**Request A:**
Edit the stored rows from the first row through the line containing "подобрать осветительные прибор под интерьер", changing "рублей" to "руб." and keeping everything else the same.

___ Selected excerpt

Thursday, May 3, 2001
At the March 27 Monterey Planning Commission meeting, Chris Shiner sauntered up to the podium and recounted an all-too familiar tale. One evening as he walked home from a night on the town, a Monterey cop approached him and asked him if he was OK. He told the officer he had been drinking and was walking--repeat, walking--home. The next thing he knew he found himself spending the night in jail. When he was arrested, he stood just 100 feet from his front door.
Shiner, who spoke during the public hearing period for a proposed alcohol ordinance, suggested that the shocking number of public intoxication arrests in Monterey--803 last year--might speak more to the police''s overzealous vigilance in hunting down law-abiding, albeit somewhat inebriated, souls than to any real problem.
"I''ve noticed a change over the last several years. There is an increased police presence," said Shiner, an 11-year Monterey resident. "It''s been very heavy-handed."
Nevertheless, the Monterey Police Department insists it''s drowning in alcohol-related crimes. Drunk driving and public intoxication account for more than half of the 2,495 arrests made last year. That''s why the department has forged ahead with an ordinance that would empower the city to shut down "nuisance" establishments irresponsibly serving or selling alcohol.

______

**Request B:**
Transcribe the section of the Monterey alcohol ordinance article that begins at "Shiner, who spoke" and ends after "or selling alcohol.".

___ Dataset extract

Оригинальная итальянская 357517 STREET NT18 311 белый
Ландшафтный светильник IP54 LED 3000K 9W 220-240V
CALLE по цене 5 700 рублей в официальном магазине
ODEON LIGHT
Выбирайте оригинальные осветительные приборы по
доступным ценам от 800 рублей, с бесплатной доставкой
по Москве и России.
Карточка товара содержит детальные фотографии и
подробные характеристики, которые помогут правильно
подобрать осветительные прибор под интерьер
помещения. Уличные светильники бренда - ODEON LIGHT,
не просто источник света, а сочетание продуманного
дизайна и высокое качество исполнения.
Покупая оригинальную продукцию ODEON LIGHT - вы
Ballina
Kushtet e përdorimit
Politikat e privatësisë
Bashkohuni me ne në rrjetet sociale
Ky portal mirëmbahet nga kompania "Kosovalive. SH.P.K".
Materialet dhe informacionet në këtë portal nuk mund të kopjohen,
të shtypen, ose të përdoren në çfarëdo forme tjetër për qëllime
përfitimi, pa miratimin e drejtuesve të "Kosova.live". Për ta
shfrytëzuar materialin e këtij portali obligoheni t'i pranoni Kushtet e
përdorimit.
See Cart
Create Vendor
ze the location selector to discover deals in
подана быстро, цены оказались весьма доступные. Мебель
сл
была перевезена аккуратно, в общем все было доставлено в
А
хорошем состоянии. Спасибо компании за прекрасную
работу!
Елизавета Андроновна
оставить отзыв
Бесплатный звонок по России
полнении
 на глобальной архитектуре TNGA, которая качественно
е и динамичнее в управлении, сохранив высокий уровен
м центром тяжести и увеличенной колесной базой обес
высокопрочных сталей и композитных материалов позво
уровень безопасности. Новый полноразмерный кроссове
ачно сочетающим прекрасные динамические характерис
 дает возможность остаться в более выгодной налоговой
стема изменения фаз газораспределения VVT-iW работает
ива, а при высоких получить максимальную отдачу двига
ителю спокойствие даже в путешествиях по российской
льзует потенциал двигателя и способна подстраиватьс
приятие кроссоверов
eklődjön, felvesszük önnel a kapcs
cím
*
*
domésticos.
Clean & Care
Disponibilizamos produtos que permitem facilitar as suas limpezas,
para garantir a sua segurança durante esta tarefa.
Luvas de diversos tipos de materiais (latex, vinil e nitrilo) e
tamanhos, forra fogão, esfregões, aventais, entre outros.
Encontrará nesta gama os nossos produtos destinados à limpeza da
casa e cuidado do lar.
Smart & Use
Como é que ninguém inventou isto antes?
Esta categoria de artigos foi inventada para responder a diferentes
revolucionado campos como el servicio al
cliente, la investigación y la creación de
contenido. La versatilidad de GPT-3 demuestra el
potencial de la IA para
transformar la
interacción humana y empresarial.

______

**Answer box A:**
Оригинальная итальянская 357517 STREET NT18 311 белый
Ландшафтный светильник IP54 LED 3000K 9W 220-240V
CALLE по цене 5 700 руб. в официальном магазине
ODEON LIGHT
Выбирайте оригинальные осветительные приборы по
доступным ценам от 800 руб., с бесплатной доставкой
по Москве и России.
Карточка товара содержит детальные фотографии и
подробные характеристики, которые помогут правильно
подобрать осветительные прибор под интерьер

**Answer box B:**
Shiner, who spoke during the public hearing period for a proposed alcohol ordinance, suggested that the shocking number of public intoxication arrests in Monterey--803 last year--might speak more to the police''s overzealous vigilance in hunting down law-abiding, albeit somewhat inebriated, souls than to any real problem.
"I''ve noticed a change over the last several years. There is an increased police presence," said Shiner, an 11-year Monterey resident. "It''s been very heavy-handed."
Nevertheless, the Monterey Police Department insists it''s drowning in alcohol-related crimes. Drunk driving and public intoxication account for more than half of the 2,495 arrests made last year. That''s why the department has forged ahead with an ordinance that would empower the city to shut down "nuisance" establishments irresponsibly serving or selling alcohol.